*** Stored data Section Begins ***

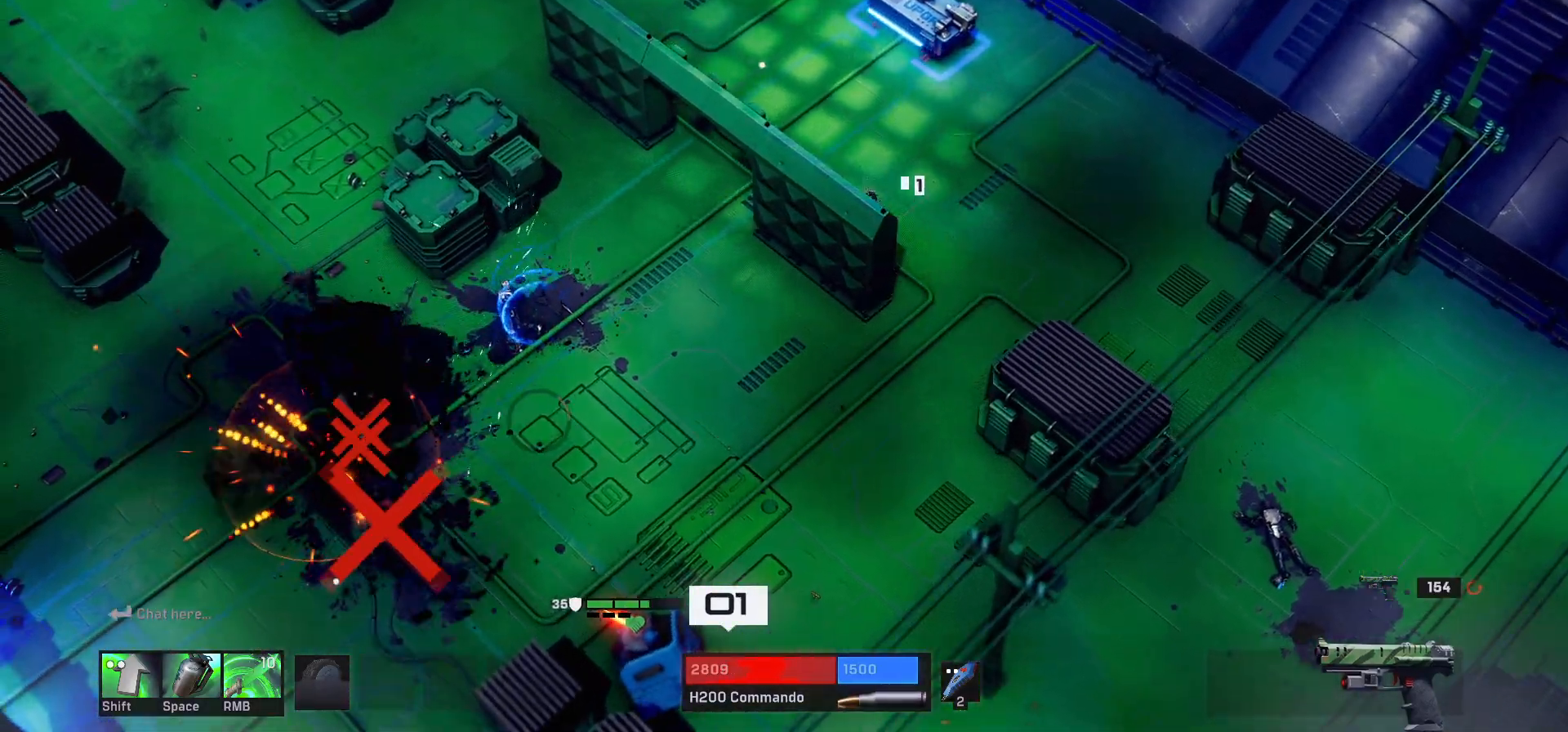
{"keys": ["a"], "mouse": [], "events": [[417, "w", "up"]]}
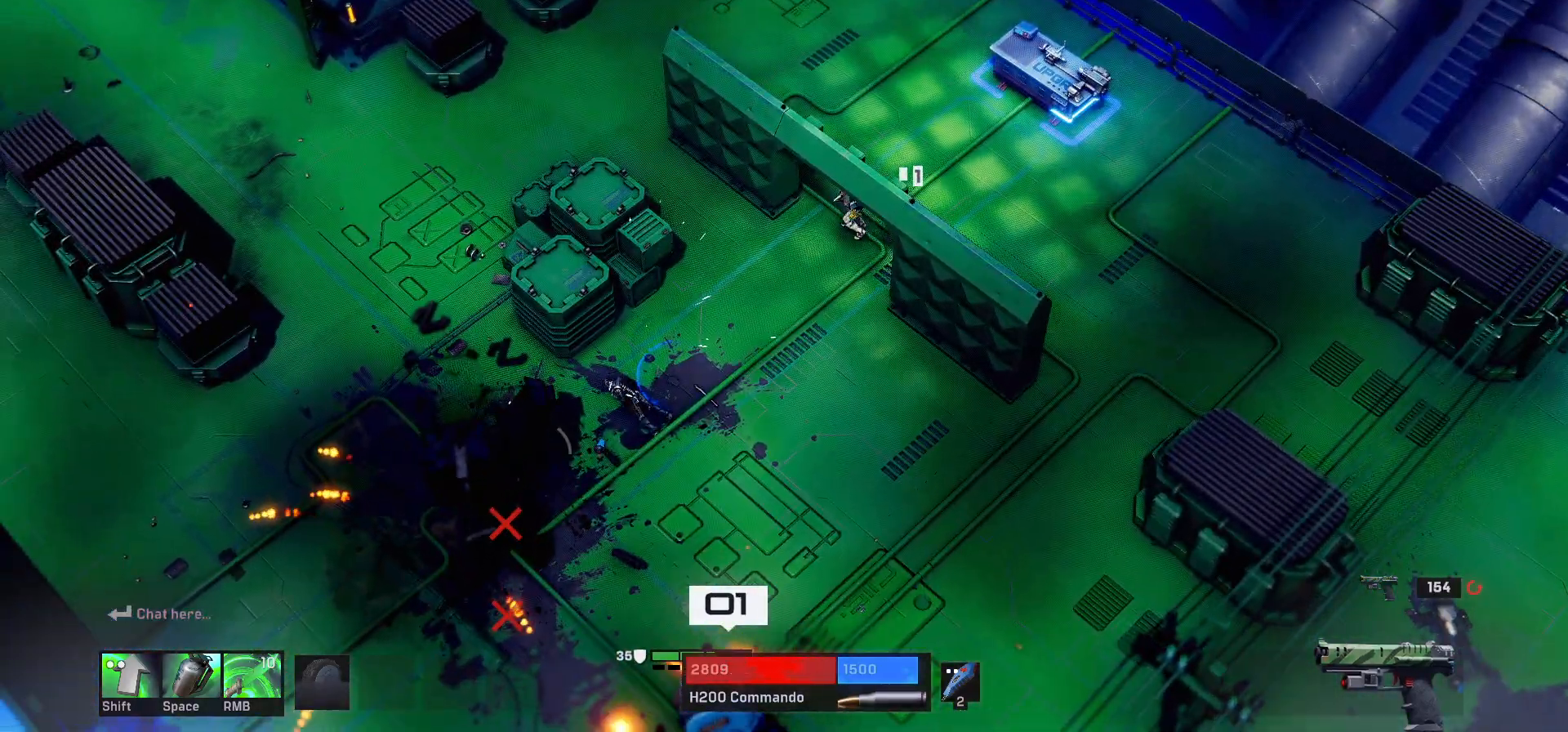
{"keys": ["a", "s"], "mouse": [], "events": [[150, "s", "down"]]}
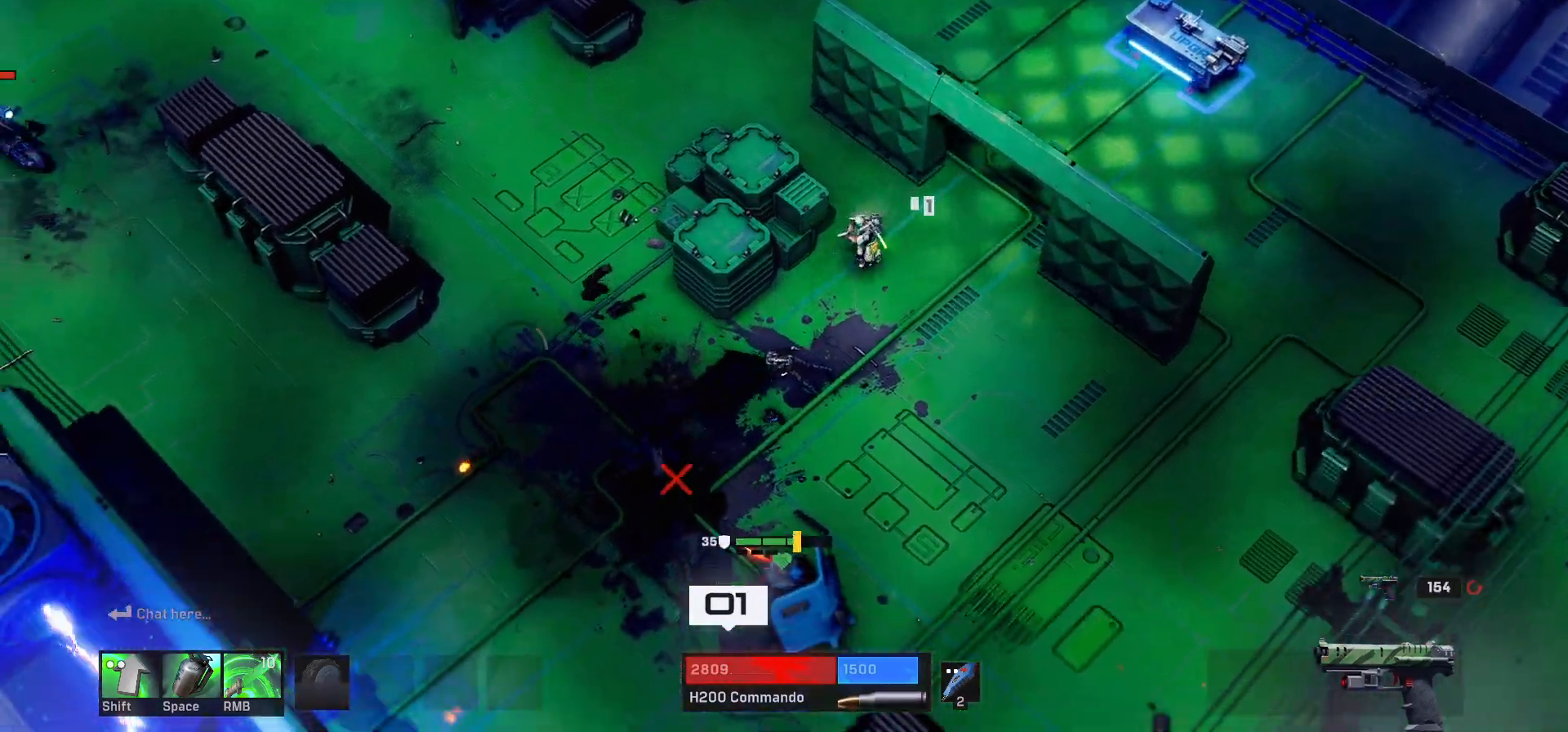
{"keys": ["a", "s"], "mouse": [], "events": []}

*** Stored data Section Ends ***

* Aim of the task: What you give back must be the data above, reproduced exactly and free of pictures.

* Reply:
{"keys": ["a"], "mouse": [], "events": [[417, "w", "up"]]}
{"keys": ["a", "s"], "mouse": [], "events": [[150, "s", "down"]]}
{"keys": ["a", "s"], "mouse": [], "events": []}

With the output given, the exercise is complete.